When I ask him about his other healing work he winces. Wrong word choice. “What do you call it?” I ask. “I call it being,” he says. That’s a big fat esoteric answer, but in retrospect I get it. “Healing work” is a blanket phrase that does not acknowledge the specificity of what he does, which is deeply rooted in his culture and the practice of his ancestors. For Mokeme, “being” a medicine man is not something learned so much as known. Since he could walk, he woke in the early hours of the morning and trudged many miles to the head of the river to offer prayers to the water the villagers scooped up at sunrise. This “healing work” is ingrained in him. Like most spiritual practices, his resists the intellectualism he so deftly applies to his study of art and objects.
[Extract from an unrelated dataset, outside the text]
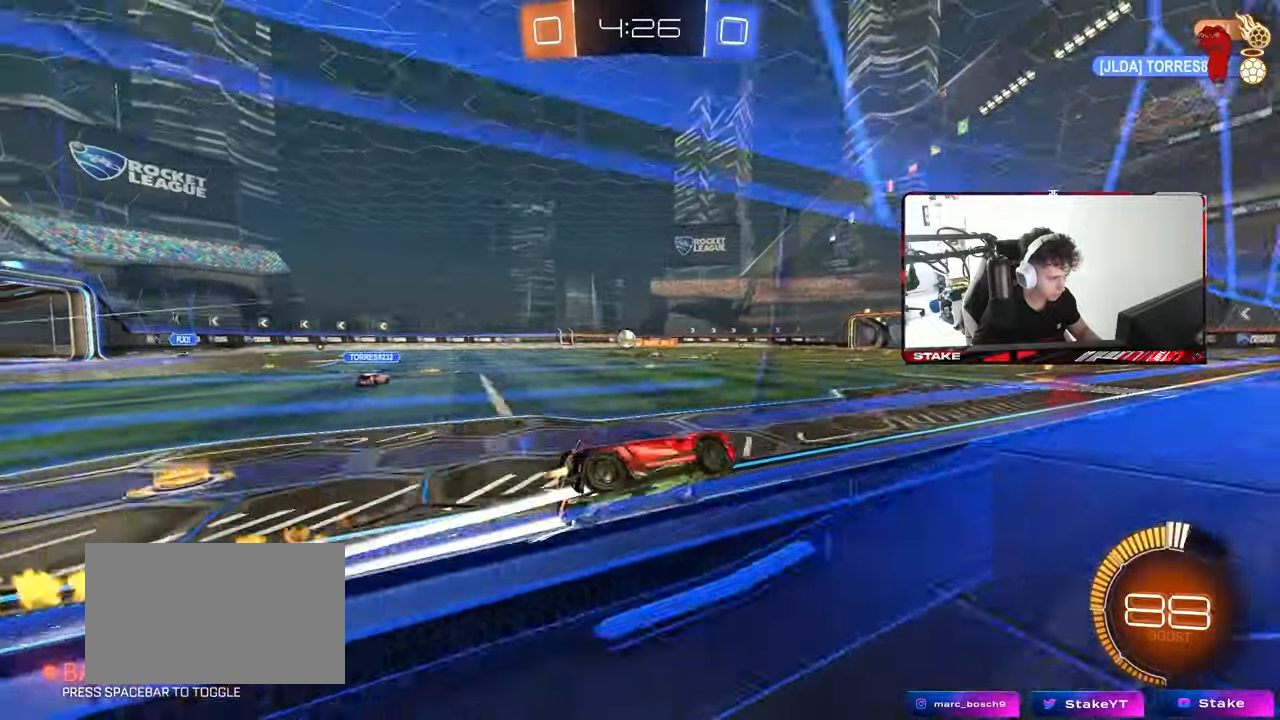
{"keys": ["a", "w"], "mouse": [], "mouse_move": "still", "events": [[50, "a", "up"], [133, "mouse_left", "up"], [367, "a", "down"]]}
He tells me it involves prayer and sometimes touch, but it’s hard to describe beyond that. “In that state I’m not practically or physically there. It’s like a dream state,” he says. His voice shifts to speak of it; he talks more quickly and becomes quieter, uncomfortable almost. I turn talk back to the boy and the river. “I hated it,” Mokeme says about the praying, laughing. I ask him why and he laughs harder. “Would you want to get up in the middle of night to stand in a cold river?”
No one can be so serious so often without a sense of humor. Oscar Mokeme has a good one. He finds life basically fun, seems always on the brink of laughter, always ready to lighten the loaded stories he tells. They’re huge, these stories, originating continents and centuries away from the moment we’re in together, Mokeme and me. It had thundered and poured throughout our conversation; as it came to its natural end, so did the storm.
I felt a little out of context myself when I exited the museum. Free Street looked as familiar as ever but I felt different—rattled, wondering how I would tell this story. It’s hard to know what to make of all the objects and amorphous ideas you’re bound to encounter at the African Center for the Sacred Arts. It’s the kind of place you can get a lot out of if you’re willing to give a little. What I know for certain: Oscar Mokeme’s museum is small, but no small gift for a city that takes art and inspiration in big doses.